とくに、片づけが苦手な人にとっては、しまう手間が複雑だと長続きしません。“動線収納”を成功させるためには3つのポイントがあります。

ポイント1:ルールはできるだけ簡単に

脱いだ服を投げ込むだけ。中身はぐちゃぐちゃのままでもOKなど、ハードルは低めに。本人にもできるかどうか聞いて、シンプルなルールにしましょう。

ポイント2:アクション数を減らす

ラクに収納できることがポイントなので、フタのないものがベスト。

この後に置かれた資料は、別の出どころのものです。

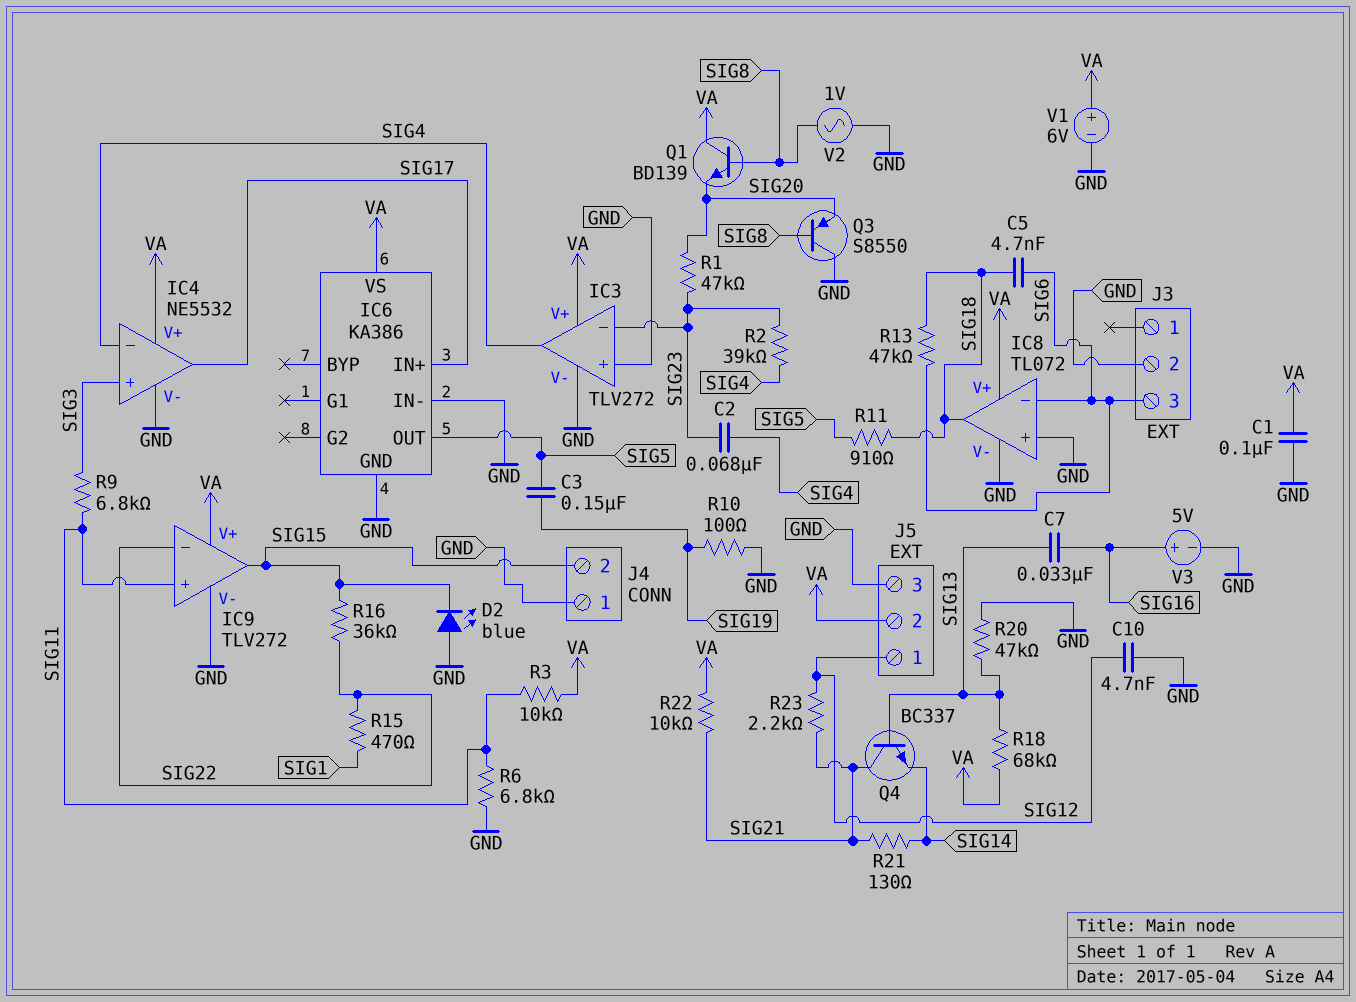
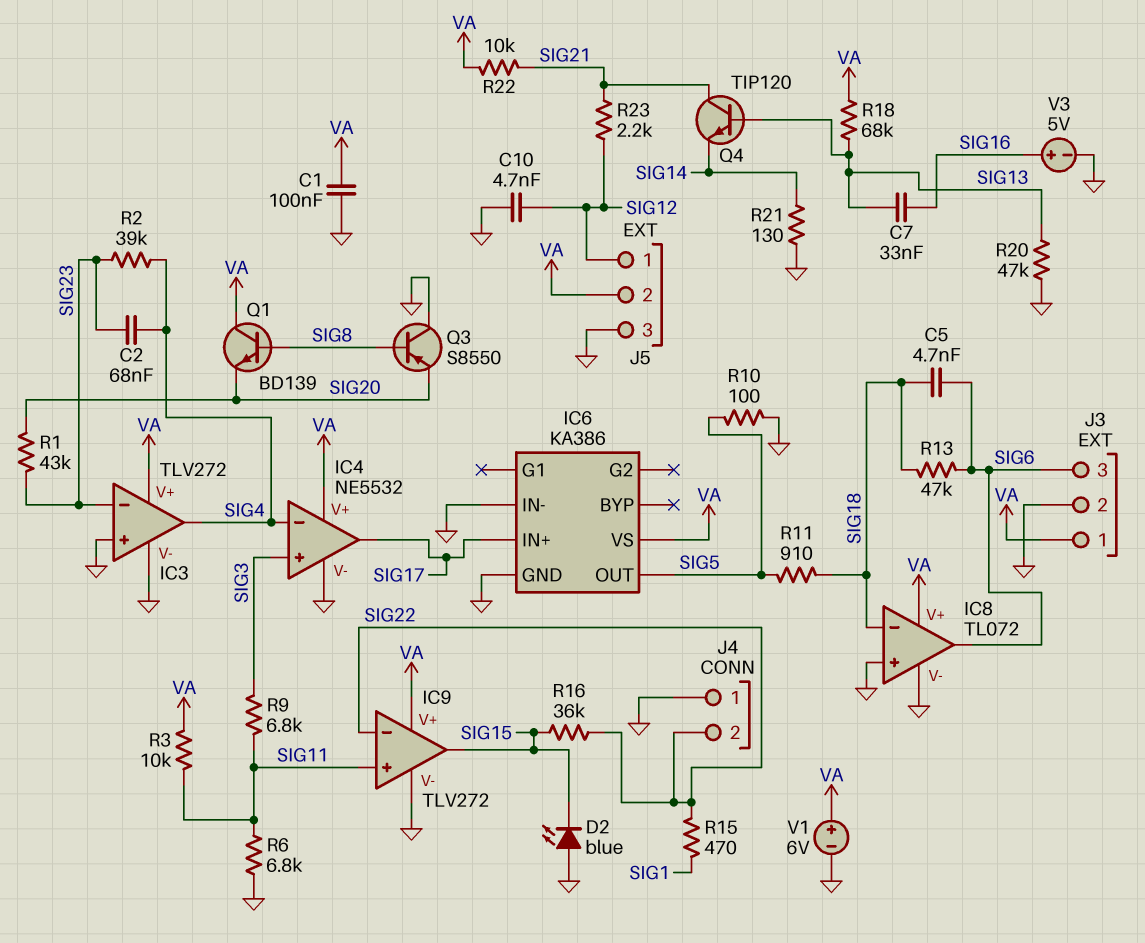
C3: 150nF (SIG5, SIG19) -> none
IC8 pin in-: SIG6 -> SIG18
IC8 pin out: SIG18 -> SIG6
J3 pin 1: none -> VA
J4 pin 2: SIG15 -> SIG22
Q4: NPN BC337 (B SIG13, C SIG21, E SIG14) -> NPN TIP120 (B SIG13, C SIG21, E SIG14)
R1: 47k (SIG20, SIG23) -> 43k (SIG20, SIG23)
R10: 100 (GND, SIG19) -> 100 (GND, SIG5)
R21: 130 (SIG14, SIG21) -> 130 (GND, SIG14)
V2: AC 1V (GND, SIG8) -> none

たとえばフタがある場合、①フタをあけて、②収納して、③フタをしめる。という3アクションが必要ですが、フタがなければ、収納するだけの1アクションですみます。

ポイント3:収納ボックスは小さめを選ぶ

脱いだ服がちょうど入るだけの大きさがベスト。大きすぎると、服以外のものも入れてしまいがち。あえて小さめのものを選ぶのがオススメです。

わが家はこの方法で、夫の脱ぎっぱなし衣類の定位置が決まり、子どもも脱いだら自分でボックスへ入れてくれるようになりました。

家事をする人も家族もラクで、暮らしやすさが断然アップするこのワザ、ぜひ試してみてください。